By Jonathan Cook, MBA, PMP
Senior Solutions Manager, Streamline Health, Inc.

Denials management is an aspect of the revenue cycle that impacts net revenue and overall provider profitability in many different ways. In addition to hurting net revenue, denials also negatively impact cash flow and cost to collect as cash is held up in the appeals process and organizations must dedicate staff to resolve these claims in lieu of focusing their efforts elsewhere. Providers looking to truly move the needle in financial performance should target improving their overall denials management, including the processes, personnel and technology involved.

The elements of comprehensive denials management

Reporting & Analytics: Accurate, and timely reporting serves as the foundation of an effective denials management program. It’s critical to be able to unlock the data in hospital 835/837 files to gain a clearer picture of revenue cycle performance and support ongoing performance monitoring and improvement initiatives such as denials management and prevention. Unfortunately, as 835/837 files were designed to simply facilitate transactions and transmissions between healthcare organizations, they’re not structured in a way that makes reporting and analysis easy for the end-user. Once 835/837 reporting is available, the ability to link it with data from other sources (i.e., patient accounting system, contract management system) unlocks the ability to derive additional insights and root-cause relationships related to denials. A few of the key metrics and reports available are:

  • Initial denied claims as a % of total claims submitted
  • Initial denial rate as a % of gross revenue
  • Denial write-offs as a % of gross revenue
  • Appeal success rate (%, $)
  • Ability to differentiate denials by clinical and technical reasons

All denial-related metrics should be available at an aggregate level, as well trended over time, broken out by payer, service lines, reason codes, physician, etc.

Workflows: A configurable workflow solution that intelligently routes claims based on various account and payer characteristics (e.g., CAS code, denial amount, cash opportunity, appeal window, etc.) to the appropriate area/department for resolution is critical to managing denials and improving appeal and success rates. The findings from the denial reporting should serve as a guide as providers assess and structure their denial and appeals workflow. The solution can also provide additional data around the denials management program by looking at current caseload, staff activity, number of accounts pending appeal, number of accounts with a delayed appeal response from payer, etc.

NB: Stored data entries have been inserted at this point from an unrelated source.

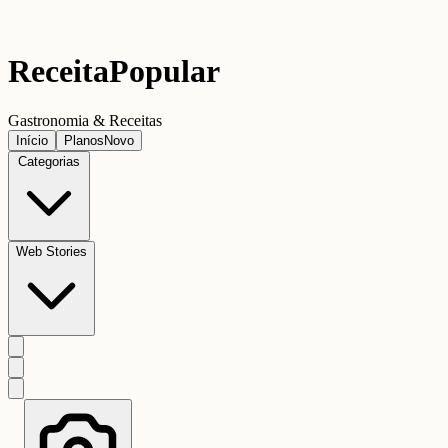
Receita
Popular
Gastronomia & Receitas
Início
Planos
Novo
Categorias
Web Stories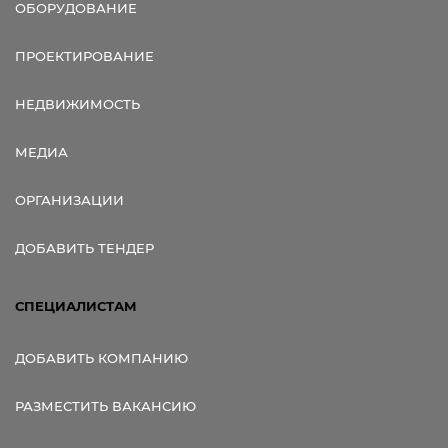
ОБОРУДОВАНИЕ
ПРОЕКТИРОВАНИЕ
НЕДВИЖИМОСТЬ
МЕДИА
ОРГАНИЗАЦИИ
ДОБАВИТЬ ТЕНДЕР
СПЕЦИАЛИСТАМ
ДОБАВИТЬ КОМПАНИЮ
РАЗМЕСТИТЬ ВАКАНСИЮ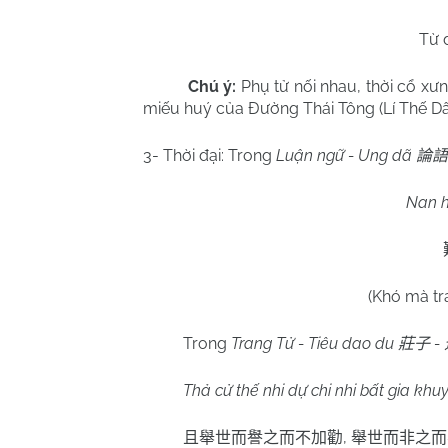
Từ đ
Chú ý:
Phụ tử nối nhau, thời cổ xưn
miếu huý của Đường Thái Tông (Lí Thế D
3- Thời đại: Trong
Luận ngữ - Ung dã
論語
Nan h
(Khó mà tr
Trong
Trang Tử - Tiêu dao du
-
莊子
Thả cử thế nhi dự chi nhi bất gia khuyế
,
且舉世而譽之而不加勸
舉世而非之而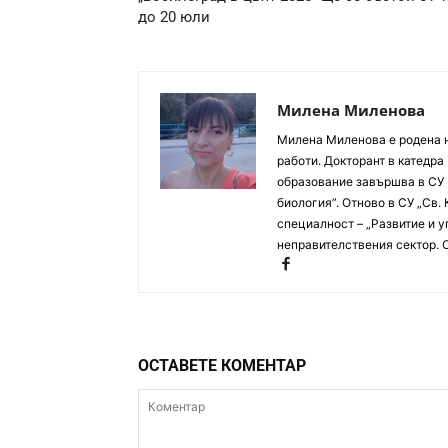
до 20 юли
Милена Миленова
Милена Миленова е родена на
работи. Докторант в катед
образование завършва в СУ ,
биология”. Отново в СУ „Св.
специалност – „Развитие и у
неправителствения сектор. 
ОСТАВЕТЕ КОМЕНТАР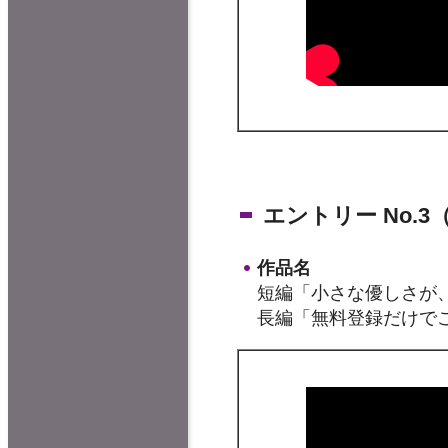
エントリー No.
作品名
短編「小さな優しさが
長編「無料登録だけで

Moving from denials management to denials prevention

Robust monitoring ability, root-cause reporting/analytics, and clearly defined workflows designed to mitigate risk/maximize impact are all crucial elements of denials management. However, technology isn’t the silver bullet to optimizing denials management. Organizational resources and process changes are also critical to successful denials management. For instance, you should consider an Insurance Verification unit, clinical coverage for pre-authorizations and concurrent reviews, and an overall governance and committee structure whose responsibility is to monitor the volume of denials and define their root causes. This governance structure should be empowered to make process and policy changes further “upstream” in the process that attack the issue at the source, rather than having to continually manage denials once they occur on the back-end.

As we transition to ICD-10, denials will have an even greater impact on revenue cycles. By taking a holistic approach to denials management and implementing the correct tools and processes, your organization can mitigate the impact of denials and truly refine your cash flow and overall financial performance.